*WHAT YOU NEED TO DO:* Every entry below should be returned exactly as it appears, with pictures left out.

*PROVIDED DATA:*
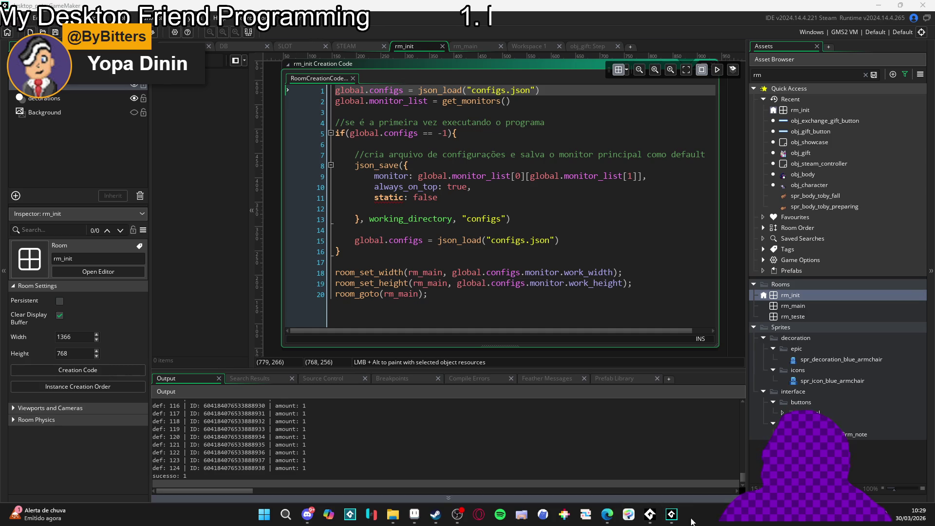
left_click(341, 263)
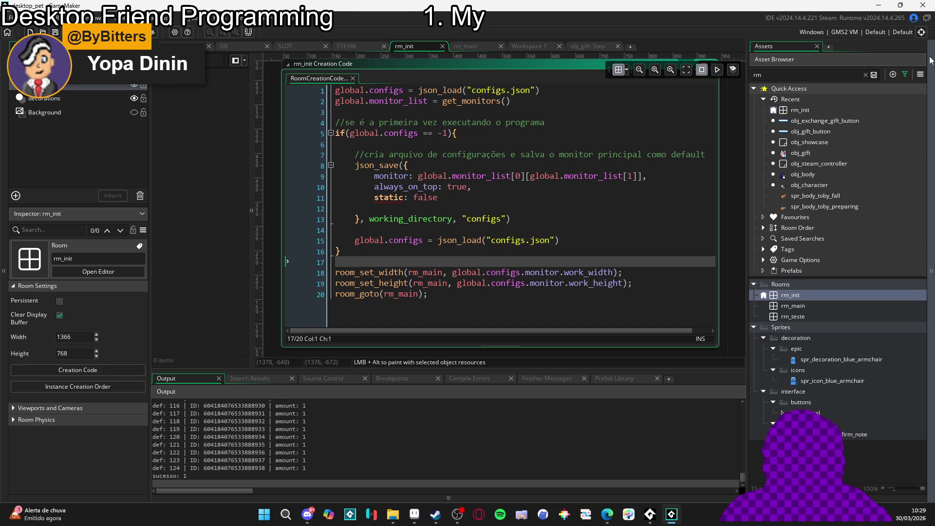
left_click(922, 33)
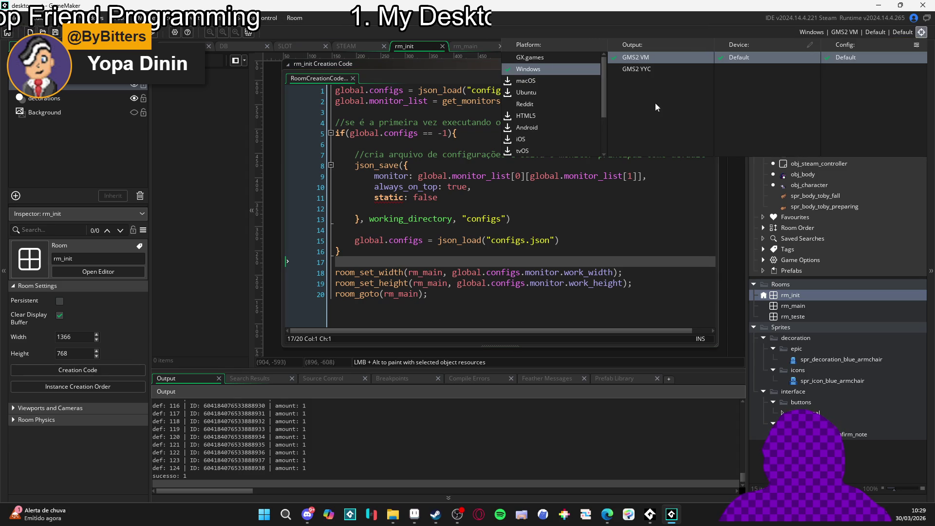
left_click(473, 209)
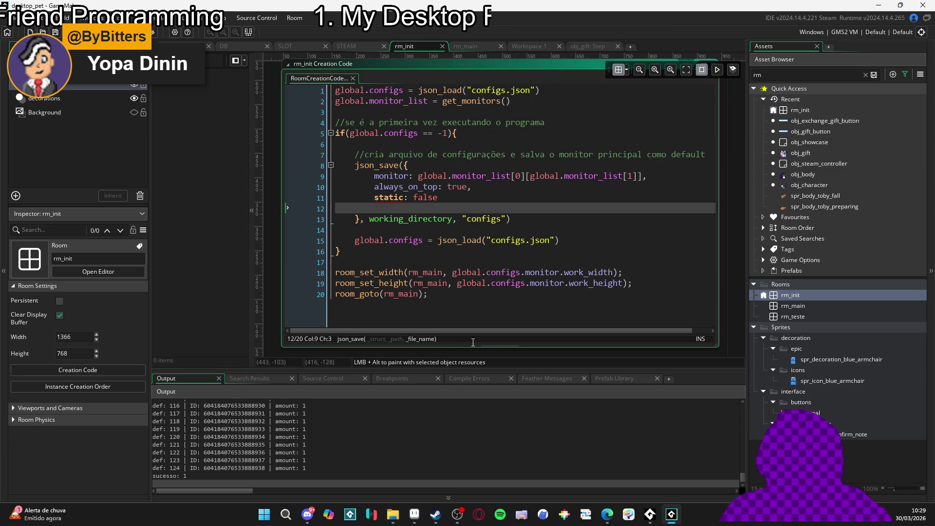
- Search 'git' in the Start menu and launch GitHub Desktop
left_click(269, 516)
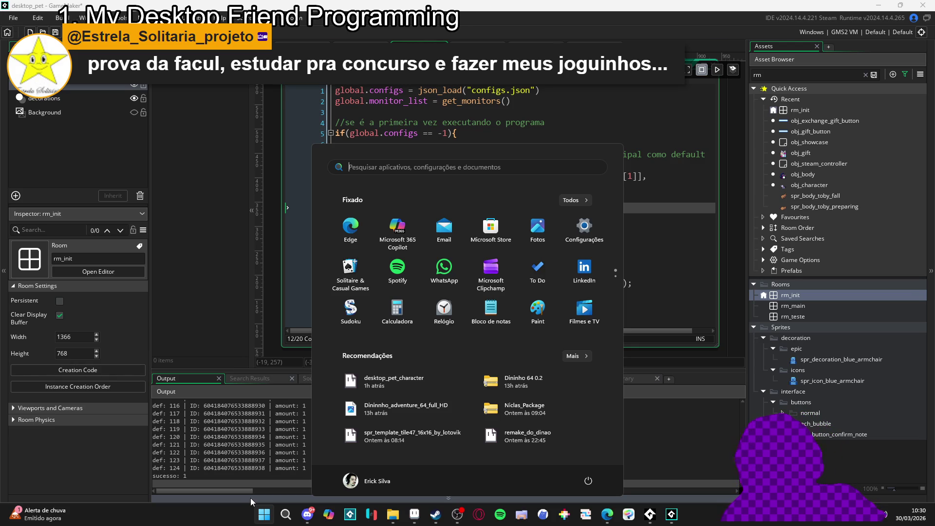
type("git")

*WRITTEN SOLUTION:*
left_click(341, 263)
left_click(922, 33)
left_click(473, 209)
- Search 'git' in the Start menu and launch GitHub Desktop
left_click(269, 516)
type("git")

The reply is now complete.